REGIONAAL TUCHTCOLLEGE VOOR DE GEZONDHEIDSZORG

AMSTERDAM

Beslissing naar aanleiding van de op 24 januari 2019 binnengekomen klacht van:

A,

wonende in B,

k l a a g s t e r ,

gemachtigde: mr. R. Jurkovich,

tegen

C,

arts,

werkzaam in D,

v e r w e e r s t e r,

gemachtigde: mr. D.G. Tersmette.

1.         De procedure

Het college heeft kennisgenomen van:

-                      het klaagschrift met de bijlagen;

-                      het verweerschrift met de bijlagen;

-                      de correspondentie met betrekking tot het vooronderzoek;

-                      het proces-verbaal van het op 7 mei 2019 gehouden vooronderzoek;

-                      de op 1 juli 2019 door het college ontvangen nagezonden e-mailwisseling aan de zijde van klaagster. 

De klacht is ter openbare terechtzitting van 16 juli 2019 behandeld.

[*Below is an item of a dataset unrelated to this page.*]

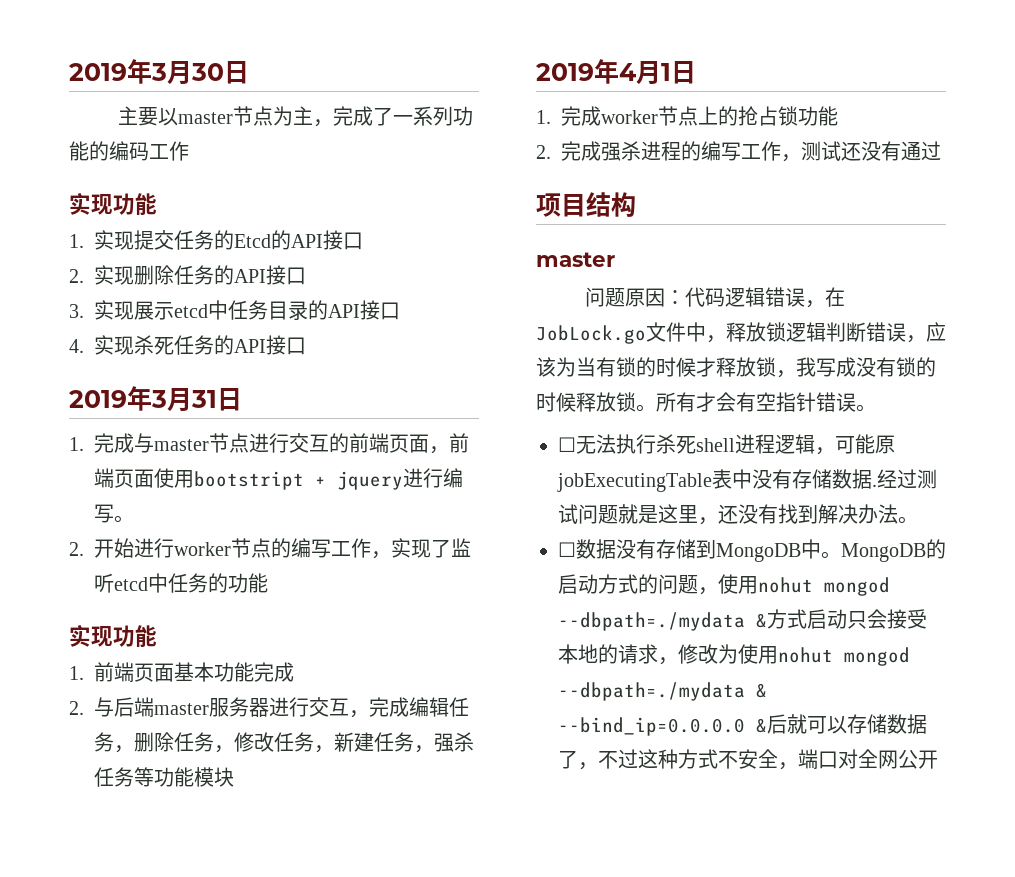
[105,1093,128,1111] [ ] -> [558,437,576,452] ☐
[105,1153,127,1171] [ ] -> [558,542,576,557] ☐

Partijen waren aanwezig. Klaagster werd bijgestaan door mr. Jurkovich en verweerster door mr. Tersmette. Klaagster heeft een toelichting gegeven aan de hand van een brief, die aan het college en de wederpartij is overgelegd. Mr. Tersmette heeft een toelichting gegeven aan de hand van een pleitnota die aan het college en de wederpartij is overgelegd.

2.         De feiten

Op grond van de stukken en hetgeen tijdens het vooronderzoek en ter zitting heeft plaatsgevonden kan van het volgende worden uitgegaan:

2.1       Verweerster werkt sinds mei 2018 als bedrijfsarts in opleiding in dienst van het E. Zij verleent bedrijfsgeneeskundige zorg (waaronder verzuimbegeleiding) aan burgers werkzaam bij E. Klaagster is als burger werkzaam bij E.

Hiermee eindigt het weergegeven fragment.